◆ **Passage provided**:
-*-*-

Church leaders, politicians and farmers have mourned the death of a Catholic priest who led agrarian struggles and trade unions in the southern Indian state of Kerala.

Father Joseph Vadakkan, a priest of the Syro-Malabar diocese of Trichur, died Dec. 28 after suffering an illness related to his advanced age. He was 84. A large number of farmers and Church leaders, led by Archbishop Jacob Thoomkuzhy of Trichur, attended Father Vadakkan´s funeral service on Dec. 30.

In a condolence message, State Chief Minister A.K. Antony hailed Father Vadakkan as "a legend among Catholic priests in India," and said the late priest "left an indelible mark on Kerala´s socio-political scene."

Antony said Father Vadakkan would also "be remembered as an eminent social reformer who fought for farmers´ causes." He added that the life and work of the Catholic priest would "be a source of inspiration for generations."

Father Paul Thelakat, spokesperson of the Syro Malabar bishops, commented, "Undoubtedly, he was a sterling leader of the Church in Kerala. His contributions to the people´s causes are immense."

Born in 1919, Father Vadakkan worked as a schoolteacher before joining the seminary at age 26. He was ordained a priest 11 years later. While still a seminarian, however, he launched a front in 1951 to fight the Communist Party of India that was then making inroads in Kerala.

"He was a revolutionary," recalls K.C. Mammen, a farmer leader who worked with the priest. Farmers in Kerala are "indebted to him because he was among the few Catholic leaders who understood the pulse of the farming community," Mammen told UCA News.

Mammen said the "greatness" of the late priest was "the fighter in him." He also noted that Father Vadakkan "did not care for the Church leadership or for what others thought about him. He did what he thought was right."

In work spanning more than four decades, Father Vadakkan coordinated hundreds of struggles for the farmers all over Kerala, particularly in the state´s hilly regions in the north. He also started three publications -- "Thozhilali" (worker), "Malayorasabdam" (voice from hills), "The Kerala Tempest" -- to highlight the plight of farmers and workers.

The priest shot to prominence during the Church struggle against an elected communist government in the state. The movement, popularly known as the Liberation Struggle, brought down the regime within a year of taking office in 1956. Father Vadakkan was one of the general secretaries who coordinated that struggle.

-*-*-

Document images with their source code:
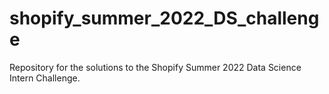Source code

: # shopify_summer_2022_DS_challenge
Repository for the solutions to the Shopify Summer 2022 Data Science Intern Challenge.
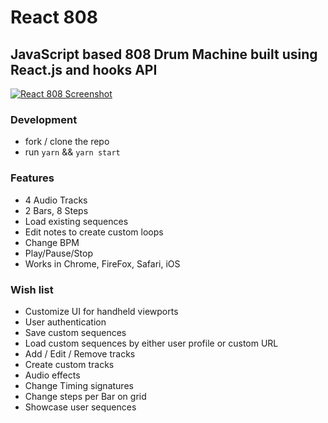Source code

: # React 808

## JavaScript based 808 Drum Machine built using React.js and hooks API


 [![React 808 Screenshot](https://raw.githubusercontent.com/joeshub/react-808/master/screenshot.png)](https://github.com/joeshub/react-808)


### Development
* fork / clone the repo
* run `yarn` && `yarn start`

### Features
* 4 Audio Tracks
* 2 Bars, 8 Steps
* Load existing sequences
* Edit notes to create custom loops
* Change BPM
* Play/Pause/Stop
* Works in Chrome, FireFox, Safari, iOS

### Wish list
* Customize UI for handheld viewports
* User authentication
* Save custom sequences
* Load custom sequences by either user profile or custom URL
* Add / Edit / Remove tracks
* Create custom tracks
* Audio effects
* Change Timing signatures
* Change steps per Bar on grid
* Showcase user sequences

-*-*-

◆ **Task item A**:
Answer these questions from the article on Father Vadakkan above:
(i) How old was Father Vadakkan when he died?
(ii) What English meaning does the article give for the publication "Malayorasabdam"?
(iii) Who led the farmers and Church leaders at the funeral service?
◆ **Task item B**:
Please decide whether each statement agrees with the article on Father Vadakkan, answering yes or no and quoting the words that settle it:
(i) Father Vadakkan was already ordained when he launched the front against the Communist Party of India.
(ii) The funeral service took place on Dec. 30.
(iii) Father Vadakkan's struggles for farmers were concentrated in Kerala's southern coastal areas.

◆ **Task solution A**:
(i) 84
(ii) Voice from hills
(iii) Archbishop Jacob Thoomkuzhy of Trichur

◆ **Task solution B**:
(i) No: "While still a seminarian, however, he launched a front in 1951 to fight the Communist Party of India"
(ii) Yes: "attended Father Vadakkan´s funeral service on Dec. 30"
(iii) No: "particularly in the state´s hilly regions in the north"